Ten years later, Wolf Hall is still majestic (critic)
After a masterful first season, the British historical series returns in force with the suite. A season 2 all in sobriety, political tension and sublime reconstruction: a lesson in staging and writing carried by a Mark Rylance always imperial.
The Targaryen can get dressed!
More terrifying than the mad king of Westeros, the sovereign of England Henri VIII (Damian Lewis, disturbing like never) marked the 16th century with his bloody reign, chaining the wives – bending them if necessary – supported by the relentless Thomas Cromwell, master strategist and manipulator of the shadow. It is the edifying ascent of this rotary lawyer says Wolf Hall. Ten years after a breathtaking first season retracing its climb to power, the British series makes a bright return with a second equally masterful season.
So we advance in time. Just after the execution of Anne Boleyn – who opens season 2 in an frosty way – Cromwell continues his career as an advisor, making the rain and the good weather at the court of Henri VIII, a monarch establishing the Anglican Church to be able to remarry as he pleases, against the Pope and the Catholic neighbors …
Wolf Hall returns without having lost an ounce of his sharp lucidity or his sharp intelligence. The director Peter Kosminsky and the screenwriter Peter Straughan go to the end of their adaptation of the novels of Hilary Mantel, weaving a historic fresco of a rare wealth.
On a thread between period drama and quasi-documentary representation, they depict with exceptional meticulousness the torments of the Court of England under the Tudor. Crossing by a constant concern for detail – even in the lighting of the candle – and filmed in decorations of the subjecting period, the reconstruction is sumptuous. The narration never yields to the sirens of grandiloquence.

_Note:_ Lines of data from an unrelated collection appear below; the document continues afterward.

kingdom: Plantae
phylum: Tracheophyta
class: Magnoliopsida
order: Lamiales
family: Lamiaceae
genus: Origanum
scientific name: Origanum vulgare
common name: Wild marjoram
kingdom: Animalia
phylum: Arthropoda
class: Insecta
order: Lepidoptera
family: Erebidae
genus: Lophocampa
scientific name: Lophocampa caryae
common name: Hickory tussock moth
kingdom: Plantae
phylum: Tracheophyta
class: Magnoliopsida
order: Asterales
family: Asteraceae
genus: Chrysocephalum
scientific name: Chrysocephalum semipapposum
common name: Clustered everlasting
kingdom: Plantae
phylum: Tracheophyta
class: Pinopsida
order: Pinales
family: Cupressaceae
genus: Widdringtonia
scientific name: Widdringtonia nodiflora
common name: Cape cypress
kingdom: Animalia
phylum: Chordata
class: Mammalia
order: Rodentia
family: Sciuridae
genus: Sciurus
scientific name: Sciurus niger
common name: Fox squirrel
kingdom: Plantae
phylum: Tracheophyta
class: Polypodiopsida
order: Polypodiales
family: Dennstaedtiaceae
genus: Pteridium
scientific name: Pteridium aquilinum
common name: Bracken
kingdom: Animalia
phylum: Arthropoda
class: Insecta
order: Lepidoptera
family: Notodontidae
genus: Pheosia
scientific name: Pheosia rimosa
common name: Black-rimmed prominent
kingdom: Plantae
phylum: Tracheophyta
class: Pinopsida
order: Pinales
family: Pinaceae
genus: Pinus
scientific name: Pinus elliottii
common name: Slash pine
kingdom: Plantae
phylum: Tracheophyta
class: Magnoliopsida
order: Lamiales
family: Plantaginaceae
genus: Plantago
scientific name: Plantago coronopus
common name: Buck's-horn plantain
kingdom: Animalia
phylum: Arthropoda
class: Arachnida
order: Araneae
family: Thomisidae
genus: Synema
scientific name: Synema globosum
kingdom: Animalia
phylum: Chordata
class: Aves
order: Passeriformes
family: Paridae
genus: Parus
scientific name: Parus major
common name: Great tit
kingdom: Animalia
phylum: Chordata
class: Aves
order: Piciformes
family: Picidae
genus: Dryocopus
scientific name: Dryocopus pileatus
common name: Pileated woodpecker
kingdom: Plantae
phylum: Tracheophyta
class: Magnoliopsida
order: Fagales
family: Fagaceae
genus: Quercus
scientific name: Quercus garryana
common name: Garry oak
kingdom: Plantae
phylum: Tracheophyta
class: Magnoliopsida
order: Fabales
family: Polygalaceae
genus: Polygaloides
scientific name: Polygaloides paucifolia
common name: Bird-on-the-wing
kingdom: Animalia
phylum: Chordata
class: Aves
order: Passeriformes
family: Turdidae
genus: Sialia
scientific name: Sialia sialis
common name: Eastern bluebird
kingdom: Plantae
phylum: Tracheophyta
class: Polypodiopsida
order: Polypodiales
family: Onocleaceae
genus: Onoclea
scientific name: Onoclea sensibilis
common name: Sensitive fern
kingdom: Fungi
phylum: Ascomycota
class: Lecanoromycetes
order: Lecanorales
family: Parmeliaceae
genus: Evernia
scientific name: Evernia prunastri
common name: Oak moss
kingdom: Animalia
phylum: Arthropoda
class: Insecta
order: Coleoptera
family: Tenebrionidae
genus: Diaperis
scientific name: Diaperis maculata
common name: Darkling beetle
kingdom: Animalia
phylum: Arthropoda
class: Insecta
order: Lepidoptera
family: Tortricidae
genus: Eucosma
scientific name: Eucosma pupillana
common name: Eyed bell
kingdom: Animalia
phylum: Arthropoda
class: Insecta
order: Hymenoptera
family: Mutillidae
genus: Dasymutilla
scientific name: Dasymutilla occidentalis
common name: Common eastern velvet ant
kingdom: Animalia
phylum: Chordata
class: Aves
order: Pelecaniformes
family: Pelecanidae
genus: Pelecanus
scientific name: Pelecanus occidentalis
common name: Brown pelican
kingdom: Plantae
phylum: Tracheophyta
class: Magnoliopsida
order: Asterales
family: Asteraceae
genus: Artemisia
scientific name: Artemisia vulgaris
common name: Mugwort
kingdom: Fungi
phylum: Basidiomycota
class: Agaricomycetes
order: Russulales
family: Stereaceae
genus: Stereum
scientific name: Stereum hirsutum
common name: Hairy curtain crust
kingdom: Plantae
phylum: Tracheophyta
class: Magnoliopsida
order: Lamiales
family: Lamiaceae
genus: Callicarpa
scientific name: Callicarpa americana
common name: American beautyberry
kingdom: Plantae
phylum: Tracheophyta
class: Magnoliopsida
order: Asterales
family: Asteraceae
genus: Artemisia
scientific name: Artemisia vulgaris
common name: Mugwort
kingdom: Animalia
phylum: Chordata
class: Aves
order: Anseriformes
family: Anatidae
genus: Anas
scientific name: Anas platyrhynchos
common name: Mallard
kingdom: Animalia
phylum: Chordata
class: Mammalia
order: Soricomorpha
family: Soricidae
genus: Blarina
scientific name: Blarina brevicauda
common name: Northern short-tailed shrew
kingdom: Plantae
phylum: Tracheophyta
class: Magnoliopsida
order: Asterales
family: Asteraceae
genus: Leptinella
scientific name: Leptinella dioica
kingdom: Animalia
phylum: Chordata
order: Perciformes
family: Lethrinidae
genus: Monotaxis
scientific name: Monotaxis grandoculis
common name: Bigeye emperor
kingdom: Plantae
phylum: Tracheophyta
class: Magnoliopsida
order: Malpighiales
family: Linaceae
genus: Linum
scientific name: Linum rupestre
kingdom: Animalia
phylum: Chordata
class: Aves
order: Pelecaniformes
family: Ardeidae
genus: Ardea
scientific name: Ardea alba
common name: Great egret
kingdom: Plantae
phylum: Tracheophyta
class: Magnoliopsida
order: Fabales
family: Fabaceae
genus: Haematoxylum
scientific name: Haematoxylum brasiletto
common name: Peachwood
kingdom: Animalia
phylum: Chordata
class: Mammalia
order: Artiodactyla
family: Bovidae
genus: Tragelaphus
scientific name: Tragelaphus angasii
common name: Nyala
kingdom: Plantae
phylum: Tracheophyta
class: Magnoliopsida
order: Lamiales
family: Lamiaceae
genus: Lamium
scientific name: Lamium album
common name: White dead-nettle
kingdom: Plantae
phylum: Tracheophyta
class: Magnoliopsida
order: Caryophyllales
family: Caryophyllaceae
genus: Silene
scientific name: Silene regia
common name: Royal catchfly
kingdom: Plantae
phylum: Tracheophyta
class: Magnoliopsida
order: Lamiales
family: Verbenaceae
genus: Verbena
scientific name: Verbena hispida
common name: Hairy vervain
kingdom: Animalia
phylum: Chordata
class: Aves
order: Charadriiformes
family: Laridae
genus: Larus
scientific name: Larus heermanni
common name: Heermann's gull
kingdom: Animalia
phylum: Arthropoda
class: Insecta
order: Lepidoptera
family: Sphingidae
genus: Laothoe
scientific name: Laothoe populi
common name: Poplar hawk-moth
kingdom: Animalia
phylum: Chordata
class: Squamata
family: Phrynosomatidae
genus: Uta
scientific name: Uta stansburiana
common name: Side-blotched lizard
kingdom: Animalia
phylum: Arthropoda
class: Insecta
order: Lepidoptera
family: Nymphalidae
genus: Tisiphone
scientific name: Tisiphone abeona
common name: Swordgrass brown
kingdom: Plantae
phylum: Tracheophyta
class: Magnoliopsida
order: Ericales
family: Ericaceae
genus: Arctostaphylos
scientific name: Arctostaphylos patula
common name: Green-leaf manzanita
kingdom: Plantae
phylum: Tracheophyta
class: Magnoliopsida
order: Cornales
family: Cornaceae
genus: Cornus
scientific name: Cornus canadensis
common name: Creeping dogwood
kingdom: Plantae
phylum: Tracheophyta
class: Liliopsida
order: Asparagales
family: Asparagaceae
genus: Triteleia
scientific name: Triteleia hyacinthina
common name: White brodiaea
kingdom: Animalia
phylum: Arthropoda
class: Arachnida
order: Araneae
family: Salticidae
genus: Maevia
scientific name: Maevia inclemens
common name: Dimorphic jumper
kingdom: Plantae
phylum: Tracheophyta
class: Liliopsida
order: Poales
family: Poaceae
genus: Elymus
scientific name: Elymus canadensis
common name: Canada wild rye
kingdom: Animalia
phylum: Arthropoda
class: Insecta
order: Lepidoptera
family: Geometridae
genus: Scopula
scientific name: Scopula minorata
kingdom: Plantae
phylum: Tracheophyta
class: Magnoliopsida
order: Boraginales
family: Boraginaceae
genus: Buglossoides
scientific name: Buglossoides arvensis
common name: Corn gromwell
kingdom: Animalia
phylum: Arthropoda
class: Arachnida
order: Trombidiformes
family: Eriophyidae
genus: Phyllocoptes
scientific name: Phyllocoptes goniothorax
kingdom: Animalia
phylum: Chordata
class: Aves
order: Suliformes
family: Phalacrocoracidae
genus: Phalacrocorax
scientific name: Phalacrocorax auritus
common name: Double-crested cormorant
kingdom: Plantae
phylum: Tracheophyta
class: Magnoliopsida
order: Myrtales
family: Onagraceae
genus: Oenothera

All this is certainly a little austere and not really spectacular. But Wolf Hall assumes dry elegance and multiplies millimeter jousts. Each replica seems to be weighed in the trebuchet. A chiseled writing, at the height of the immense Mark Rylance, which evolves in the mysteries of power with a fascinating phlegm. And his Cromwell, all in nuances and smiles in the corner, becomes a political figure as disturbing as it is overwhelming.
The six episodes of Wolf Hall season 2 are already available online on Arte.TV (see below) and will be broadcast on television from Thursday, September 4 on Arte.